Question

In: Finance

(10) Financial Statements Give a basic explanation what each of the financial statements does and why...

(10) Financial Statements

Give a basic explanation what each of the financial statements does and why it is important. Then pick one statement to go into detail about and share why you picked that statement.

Solutions

Expert Solution

There are three most important Financial statements prepared globally which helps to understand the financial situation of any organization. These are - Statement of Profit and Loss or P&L Statement;Balance Sheet and Cash flow statement.

Broadly,

P&L statement shows the  Profitability of the organization. It Summarizes the revenues, costs and expenses incurred during a specific period of time Accrual concept is generally followed to record financial transactions pertaining to specific period.

Balance sheet: This statement shows the Solvency position of the organization. It presents what you own (assets), what you owe (liabilities) as at a given date. Assets are applicatioon of funds and Liabilities are sources of funds.

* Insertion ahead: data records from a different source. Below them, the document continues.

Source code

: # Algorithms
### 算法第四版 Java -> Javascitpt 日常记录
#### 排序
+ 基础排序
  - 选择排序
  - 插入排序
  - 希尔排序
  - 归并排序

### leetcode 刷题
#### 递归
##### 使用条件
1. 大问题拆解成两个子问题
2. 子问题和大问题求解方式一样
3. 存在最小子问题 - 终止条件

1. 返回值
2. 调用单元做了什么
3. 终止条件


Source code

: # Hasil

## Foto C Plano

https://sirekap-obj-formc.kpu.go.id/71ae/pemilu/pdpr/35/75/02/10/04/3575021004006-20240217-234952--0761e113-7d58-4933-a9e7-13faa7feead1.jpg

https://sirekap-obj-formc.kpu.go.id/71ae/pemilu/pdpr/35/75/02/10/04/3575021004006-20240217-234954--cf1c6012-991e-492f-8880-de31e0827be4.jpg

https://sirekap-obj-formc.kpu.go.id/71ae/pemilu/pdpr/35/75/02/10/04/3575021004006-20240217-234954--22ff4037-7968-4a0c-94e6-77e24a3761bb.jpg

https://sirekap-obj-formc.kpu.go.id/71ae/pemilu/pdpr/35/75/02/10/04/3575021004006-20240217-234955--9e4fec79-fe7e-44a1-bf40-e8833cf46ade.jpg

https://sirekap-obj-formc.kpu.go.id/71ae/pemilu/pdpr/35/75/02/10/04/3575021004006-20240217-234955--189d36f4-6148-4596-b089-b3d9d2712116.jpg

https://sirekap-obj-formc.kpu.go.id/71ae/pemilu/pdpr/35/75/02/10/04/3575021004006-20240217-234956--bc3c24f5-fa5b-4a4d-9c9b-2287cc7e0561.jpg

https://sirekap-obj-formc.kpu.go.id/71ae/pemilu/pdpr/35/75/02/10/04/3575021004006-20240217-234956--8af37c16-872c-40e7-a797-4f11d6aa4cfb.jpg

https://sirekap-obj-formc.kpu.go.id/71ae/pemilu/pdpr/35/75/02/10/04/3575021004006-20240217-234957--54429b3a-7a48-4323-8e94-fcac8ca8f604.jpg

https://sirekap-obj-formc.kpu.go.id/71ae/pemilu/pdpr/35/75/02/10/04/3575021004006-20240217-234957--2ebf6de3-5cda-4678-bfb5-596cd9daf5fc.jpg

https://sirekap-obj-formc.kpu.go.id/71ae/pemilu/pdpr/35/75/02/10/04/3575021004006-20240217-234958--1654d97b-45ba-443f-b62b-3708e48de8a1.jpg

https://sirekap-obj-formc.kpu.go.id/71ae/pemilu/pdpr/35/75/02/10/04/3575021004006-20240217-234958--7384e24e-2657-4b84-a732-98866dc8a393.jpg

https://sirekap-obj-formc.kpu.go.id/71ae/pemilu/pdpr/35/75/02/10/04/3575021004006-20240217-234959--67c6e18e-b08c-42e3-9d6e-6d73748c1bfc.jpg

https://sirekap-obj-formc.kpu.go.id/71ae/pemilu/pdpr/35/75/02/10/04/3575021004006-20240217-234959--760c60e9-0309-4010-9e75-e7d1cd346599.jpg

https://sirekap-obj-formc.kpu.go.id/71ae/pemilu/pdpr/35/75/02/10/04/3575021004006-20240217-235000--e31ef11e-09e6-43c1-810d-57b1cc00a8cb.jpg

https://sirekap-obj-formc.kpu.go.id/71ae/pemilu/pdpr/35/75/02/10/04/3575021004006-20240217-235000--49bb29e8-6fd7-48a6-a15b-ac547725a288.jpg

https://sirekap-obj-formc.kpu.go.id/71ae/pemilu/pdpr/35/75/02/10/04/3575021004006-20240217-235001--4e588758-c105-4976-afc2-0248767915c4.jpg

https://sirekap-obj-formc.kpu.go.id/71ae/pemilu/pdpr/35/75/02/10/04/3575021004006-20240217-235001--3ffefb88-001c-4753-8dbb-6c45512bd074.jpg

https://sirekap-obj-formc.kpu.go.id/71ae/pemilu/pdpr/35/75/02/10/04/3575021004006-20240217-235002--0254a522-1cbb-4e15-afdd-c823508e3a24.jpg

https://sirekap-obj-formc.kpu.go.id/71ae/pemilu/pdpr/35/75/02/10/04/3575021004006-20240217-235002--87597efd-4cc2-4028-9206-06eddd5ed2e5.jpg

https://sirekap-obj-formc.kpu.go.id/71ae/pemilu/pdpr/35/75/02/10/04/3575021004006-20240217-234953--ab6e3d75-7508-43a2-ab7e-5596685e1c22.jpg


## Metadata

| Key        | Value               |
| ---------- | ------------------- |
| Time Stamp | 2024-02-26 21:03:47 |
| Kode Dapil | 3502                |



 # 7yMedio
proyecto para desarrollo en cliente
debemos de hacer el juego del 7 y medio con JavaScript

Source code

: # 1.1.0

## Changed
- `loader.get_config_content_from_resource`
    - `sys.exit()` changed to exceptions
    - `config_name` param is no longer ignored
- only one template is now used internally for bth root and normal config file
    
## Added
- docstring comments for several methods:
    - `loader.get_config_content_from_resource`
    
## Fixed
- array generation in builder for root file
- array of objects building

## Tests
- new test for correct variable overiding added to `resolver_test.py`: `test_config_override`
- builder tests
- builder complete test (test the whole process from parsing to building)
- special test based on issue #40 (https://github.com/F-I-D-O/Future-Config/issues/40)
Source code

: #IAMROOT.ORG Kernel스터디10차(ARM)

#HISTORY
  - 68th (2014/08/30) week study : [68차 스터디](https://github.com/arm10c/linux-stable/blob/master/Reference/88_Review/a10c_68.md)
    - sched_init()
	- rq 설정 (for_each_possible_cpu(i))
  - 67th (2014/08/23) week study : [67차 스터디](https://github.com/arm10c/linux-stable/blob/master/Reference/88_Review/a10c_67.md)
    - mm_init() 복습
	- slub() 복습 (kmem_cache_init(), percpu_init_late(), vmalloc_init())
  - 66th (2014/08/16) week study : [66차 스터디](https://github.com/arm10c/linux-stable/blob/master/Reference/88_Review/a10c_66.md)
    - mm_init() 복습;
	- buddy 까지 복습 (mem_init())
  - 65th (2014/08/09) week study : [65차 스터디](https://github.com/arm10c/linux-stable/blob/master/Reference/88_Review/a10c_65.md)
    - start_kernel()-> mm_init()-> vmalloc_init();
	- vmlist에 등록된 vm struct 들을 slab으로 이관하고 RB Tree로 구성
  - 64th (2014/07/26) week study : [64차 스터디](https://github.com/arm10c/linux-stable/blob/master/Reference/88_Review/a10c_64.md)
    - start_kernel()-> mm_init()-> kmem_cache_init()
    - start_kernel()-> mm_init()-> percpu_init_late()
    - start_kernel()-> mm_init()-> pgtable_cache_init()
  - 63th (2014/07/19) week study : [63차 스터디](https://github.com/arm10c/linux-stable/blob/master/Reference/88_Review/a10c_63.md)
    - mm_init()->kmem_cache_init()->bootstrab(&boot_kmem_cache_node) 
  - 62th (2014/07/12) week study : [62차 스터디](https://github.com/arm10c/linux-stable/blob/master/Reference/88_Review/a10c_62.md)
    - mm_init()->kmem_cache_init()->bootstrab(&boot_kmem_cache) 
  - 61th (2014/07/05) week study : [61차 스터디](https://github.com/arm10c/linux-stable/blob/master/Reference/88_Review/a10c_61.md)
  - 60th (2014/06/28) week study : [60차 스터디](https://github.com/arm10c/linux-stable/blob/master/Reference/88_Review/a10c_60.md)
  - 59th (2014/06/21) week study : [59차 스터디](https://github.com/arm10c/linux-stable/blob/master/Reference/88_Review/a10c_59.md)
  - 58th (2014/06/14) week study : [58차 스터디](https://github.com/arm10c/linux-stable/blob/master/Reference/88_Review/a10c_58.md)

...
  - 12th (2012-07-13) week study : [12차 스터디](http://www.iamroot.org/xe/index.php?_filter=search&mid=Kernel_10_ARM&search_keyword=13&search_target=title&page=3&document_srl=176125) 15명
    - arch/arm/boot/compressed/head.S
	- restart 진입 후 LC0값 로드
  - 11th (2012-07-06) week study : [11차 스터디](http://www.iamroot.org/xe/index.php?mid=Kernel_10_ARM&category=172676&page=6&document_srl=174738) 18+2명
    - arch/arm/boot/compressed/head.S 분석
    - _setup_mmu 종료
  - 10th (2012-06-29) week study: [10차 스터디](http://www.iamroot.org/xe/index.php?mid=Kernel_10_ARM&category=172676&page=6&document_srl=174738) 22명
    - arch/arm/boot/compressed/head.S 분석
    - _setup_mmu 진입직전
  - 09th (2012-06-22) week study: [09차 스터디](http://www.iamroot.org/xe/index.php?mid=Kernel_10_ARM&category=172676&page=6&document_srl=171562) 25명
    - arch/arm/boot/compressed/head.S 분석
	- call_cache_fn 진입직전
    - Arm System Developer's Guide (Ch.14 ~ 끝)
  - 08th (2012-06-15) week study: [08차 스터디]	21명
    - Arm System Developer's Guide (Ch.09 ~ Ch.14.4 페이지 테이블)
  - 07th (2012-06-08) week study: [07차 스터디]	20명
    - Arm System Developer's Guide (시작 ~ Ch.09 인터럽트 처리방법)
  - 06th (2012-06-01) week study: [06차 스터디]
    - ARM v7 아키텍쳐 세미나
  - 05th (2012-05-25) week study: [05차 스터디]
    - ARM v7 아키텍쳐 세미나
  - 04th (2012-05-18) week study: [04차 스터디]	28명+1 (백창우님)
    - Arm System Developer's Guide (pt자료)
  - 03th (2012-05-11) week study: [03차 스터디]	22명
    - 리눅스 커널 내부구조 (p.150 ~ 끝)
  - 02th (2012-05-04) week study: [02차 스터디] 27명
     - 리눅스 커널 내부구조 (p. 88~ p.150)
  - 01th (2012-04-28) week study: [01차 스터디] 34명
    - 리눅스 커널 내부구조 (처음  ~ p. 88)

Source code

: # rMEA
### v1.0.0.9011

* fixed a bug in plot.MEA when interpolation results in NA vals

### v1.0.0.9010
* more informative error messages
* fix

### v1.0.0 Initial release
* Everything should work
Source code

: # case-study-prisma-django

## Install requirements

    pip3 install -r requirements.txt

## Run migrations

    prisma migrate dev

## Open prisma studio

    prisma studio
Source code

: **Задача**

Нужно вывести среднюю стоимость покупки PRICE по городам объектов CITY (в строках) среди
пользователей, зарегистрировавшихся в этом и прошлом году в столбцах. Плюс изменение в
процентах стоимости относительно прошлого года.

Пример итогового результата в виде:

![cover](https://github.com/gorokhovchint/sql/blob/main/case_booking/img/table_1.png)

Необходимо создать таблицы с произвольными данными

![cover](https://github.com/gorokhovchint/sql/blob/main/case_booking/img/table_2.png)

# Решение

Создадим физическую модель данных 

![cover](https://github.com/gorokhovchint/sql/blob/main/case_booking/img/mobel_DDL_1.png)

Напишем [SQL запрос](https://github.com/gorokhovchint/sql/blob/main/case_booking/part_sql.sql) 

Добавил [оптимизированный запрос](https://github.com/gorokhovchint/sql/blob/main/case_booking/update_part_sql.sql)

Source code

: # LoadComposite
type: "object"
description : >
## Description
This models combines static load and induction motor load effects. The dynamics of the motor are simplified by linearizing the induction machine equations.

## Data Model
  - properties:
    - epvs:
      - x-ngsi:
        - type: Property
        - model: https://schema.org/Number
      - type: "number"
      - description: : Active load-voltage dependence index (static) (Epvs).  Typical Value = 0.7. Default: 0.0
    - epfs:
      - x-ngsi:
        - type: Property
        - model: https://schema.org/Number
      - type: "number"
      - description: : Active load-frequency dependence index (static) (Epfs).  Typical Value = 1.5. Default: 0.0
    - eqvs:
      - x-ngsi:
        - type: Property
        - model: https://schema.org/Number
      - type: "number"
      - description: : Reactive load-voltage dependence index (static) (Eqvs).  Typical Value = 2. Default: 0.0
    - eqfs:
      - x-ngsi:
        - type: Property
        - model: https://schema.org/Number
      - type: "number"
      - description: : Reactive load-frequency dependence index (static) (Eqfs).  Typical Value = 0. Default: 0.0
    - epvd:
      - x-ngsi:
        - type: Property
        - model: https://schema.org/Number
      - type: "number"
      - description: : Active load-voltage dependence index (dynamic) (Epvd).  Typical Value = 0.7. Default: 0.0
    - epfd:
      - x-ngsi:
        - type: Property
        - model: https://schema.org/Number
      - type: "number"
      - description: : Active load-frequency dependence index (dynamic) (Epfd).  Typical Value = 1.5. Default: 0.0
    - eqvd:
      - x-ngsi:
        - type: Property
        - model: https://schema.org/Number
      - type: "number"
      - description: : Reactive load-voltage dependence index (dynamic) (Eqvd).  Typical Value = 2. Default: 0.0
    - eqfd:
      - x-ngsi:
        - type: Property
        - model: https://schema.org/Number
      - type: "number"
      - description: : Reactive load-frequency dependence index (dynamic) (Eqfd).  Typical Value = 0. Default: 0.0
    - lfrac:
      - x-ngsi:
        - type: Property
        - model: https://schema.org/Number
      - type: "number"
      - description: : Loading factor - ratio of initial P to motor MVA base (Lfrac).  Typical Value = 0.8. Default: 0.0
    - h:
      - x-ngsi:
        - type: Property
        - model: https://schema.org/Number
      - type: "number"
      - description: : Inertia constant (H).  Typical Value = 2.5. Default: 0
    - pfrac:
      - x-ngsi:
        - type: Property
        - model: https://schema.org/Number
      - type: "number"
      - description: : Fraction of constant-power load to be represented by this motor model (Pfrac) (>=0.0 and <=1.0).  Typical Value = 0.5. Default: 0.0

Cash Flow Statement: This statement shows the Liquidity position of the organization. Cash inflows and outflows over a specified time period- reveals how a company spends its money (cash outflows) and where that money comes from (cash inflows). It is considered as one of the most important financial statement as we say " Cash is King".

Hence would like to explain Cash Flow statement in detail because it shows the financial health of the company in more transparent way.

1.Cash & cash equivalent: This includes cash in hand ,cash at bank, short term advances, short term deposits, short term investments, which will mature within 3 months from the date of their acquisition.

2.Items of cash flow statements are classified under the following 3 activities:

            a)Operating Activities

            b)Investing Activities

            C)Financing Activities

4.Operating items are items related to principal revenue producing activities and all those items which are not investing or financing item.

5.Investing items are items related to acquisition and disposal of Fixed assets and other investments.

6. Financing items are items which changes the capital structure including pref. shares and borrowings.

7.Sometimes a single payment may include more than one activity, we have to do the segregation work.

8. Sometimes, capital structure and asset structure may change in a big way but cash inflow and cash outflow doesnot arise. Example, bonus,conversion of debt into equity,demerger, amalgamation, shares issued for business acquisition.

I hope the write up is easy to understand. Thank you!